[Page-level text extractions]
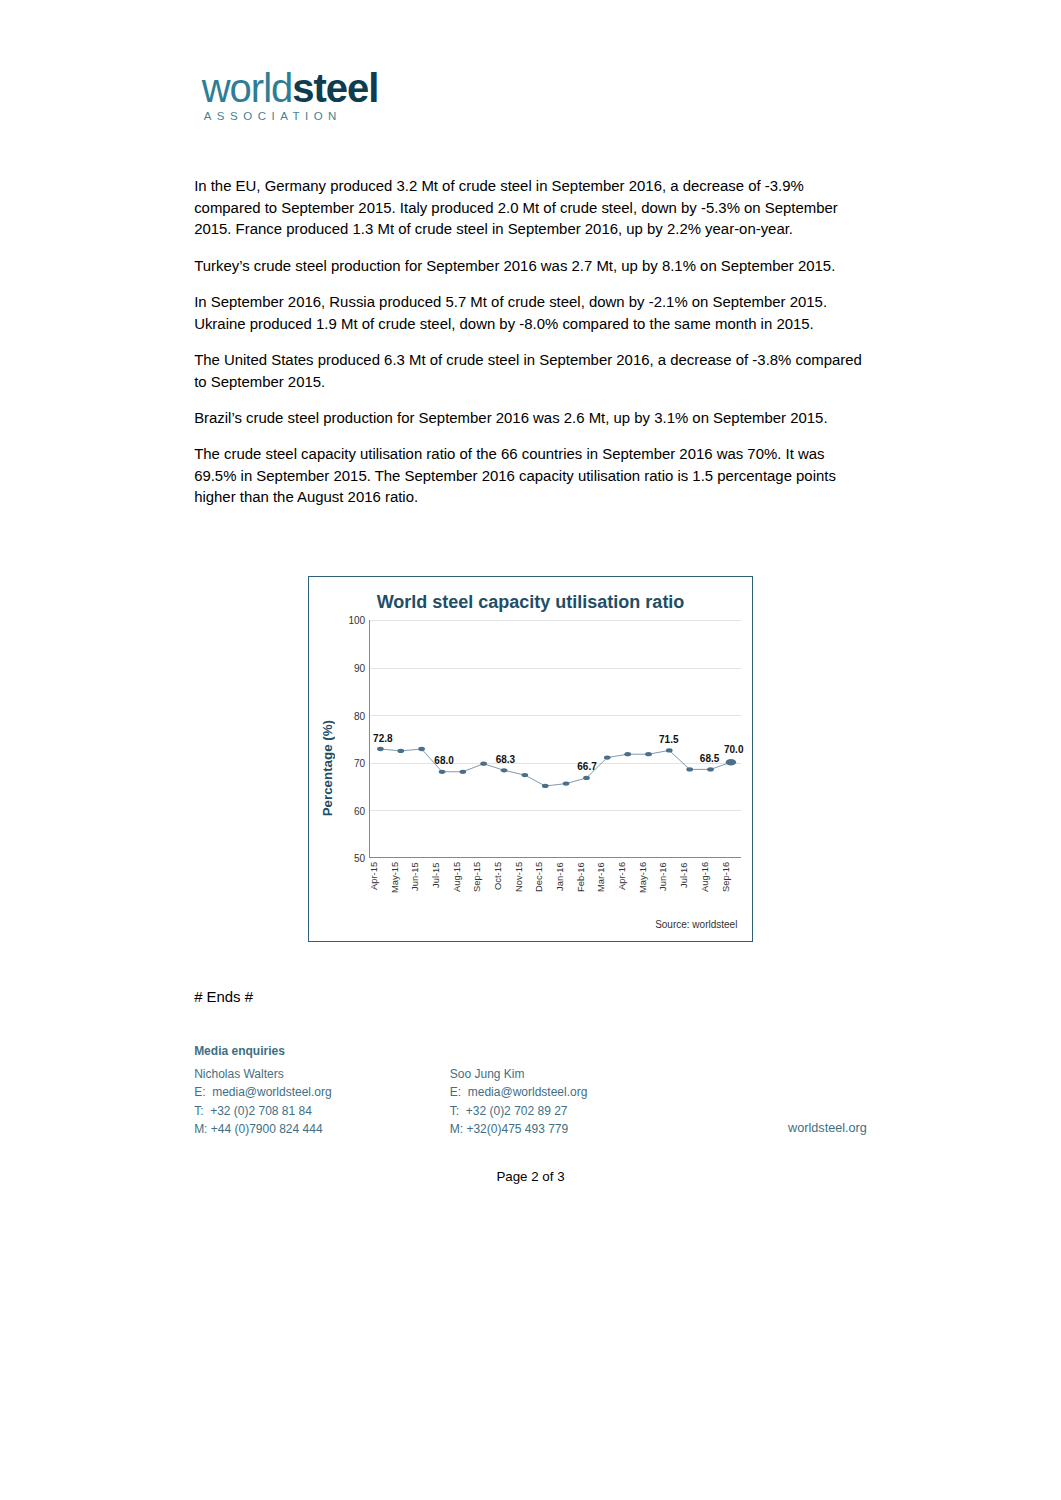world steel
ASSOCIATION
In the EU, Germany produced 3.2 Mt of crude steel in September 2016, a decrease of -3.9% compared to September 2015. Italy produced 2.0 Mt of crude steel, down by -5.3% on September 2015. France produced 1.3 Mt of crude steel in September 2016, up by 2.2% year-on-year.
Turkey’s crude steel production for September 2016 was 2.7 Mt, up by 8.1% on September 2015.
In September 2016, Russia produced 5.7 Mt of crude steel, down by -2.1% on September 2015. Ukraine produced 1.9 Mt of crude steel, down by -8.0% compared to the same month in 2015.
The United States produced 6.3 Mt of crude steel in September 2016, a decrease of -3.8% compared to September 2015.
Brazil’s crude steel production for September 2016 was 2.6 Mt, up by 3.1% on September 2015.
The crude steel capacity utilisation ratio of the 66 countries in September 2016 was 70%. It was 69.5% in September 2015. The September 2016 capacity utilisation ratio is 1.5 percentage points higher than the August 2016 ratio.
World steel capacity utilisation ratio
Percentage (%)
100 90 80 70 60 50
72.8
68.0
68.3
66.7
71.5
68.5
70.0
Apr-15 May-15 Jun-15 Jul-15 Aug-15 Sep-15 Oct-15 Nov-15 Dec-15 Jan-16 Feb-16 Mar-16 Apr-16 May-16 Jun-16 Jul-16 Aug-16 Sep-16
Source: worldsteel
# Ends #
Media enquiries
Nicholas Walters
E: media@worldsteel.org
T: +32 (0)2 708 81 84
M: +44 (0)7900 824 444
Soo Jung Kim
E: media@worldsteel.org
T: +32 (0)2 702 89 27
M: +32(0)475 493 779
worldsteel.org
Page 2 of 3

Exercise instructions —
Start at the line containing "The United States" and transcribe through the end of the entries. Please keep both ends and add nothing.

Solution to this problem —
The United States produced 6.3 Mt of crude steel in September 2016, a decrease of -3.8% compared to September 2015.
Brazil’s crude steel production for September 2016 was 2.6 Mt, up by 3.1% on September 2015.
The crude steel capacity utilisation ratio of the 66 countries in September 2016 was 70%. It was 69.5% in September 2015. The September 2016 capacity utilisation ratio is 1.5 percentage points higher than the August 2016 ratio.
World steel capacity utilisation ratio
Percentage (%)
100 90 80 70 60 50
72.8
68.0
68.3
66.7
71.5
68.5
70.0
Apr-15 May-15 Jun-15 Jul-15 Aug-15 Sep-15 Oct-15 Nov-15 Dec-15 Jan-16 Feb-16 Mar-16 Apr-16 May-16 Jun-16 Jul-16 Aug-16 Sep-16
Source: worldsteel
# Ends #
Media enquiries
Nicholas Walters
E: media@worldsteel.org
T: +32 (0)2 708 81 84
M: +44 (0)7900 824 444
Soo Jung Kim
E: media@worldsteel.org
T: +32 (0)2 702 89 27
M: +32(0)475 493 779
worldsteel.org
Page 2 of 3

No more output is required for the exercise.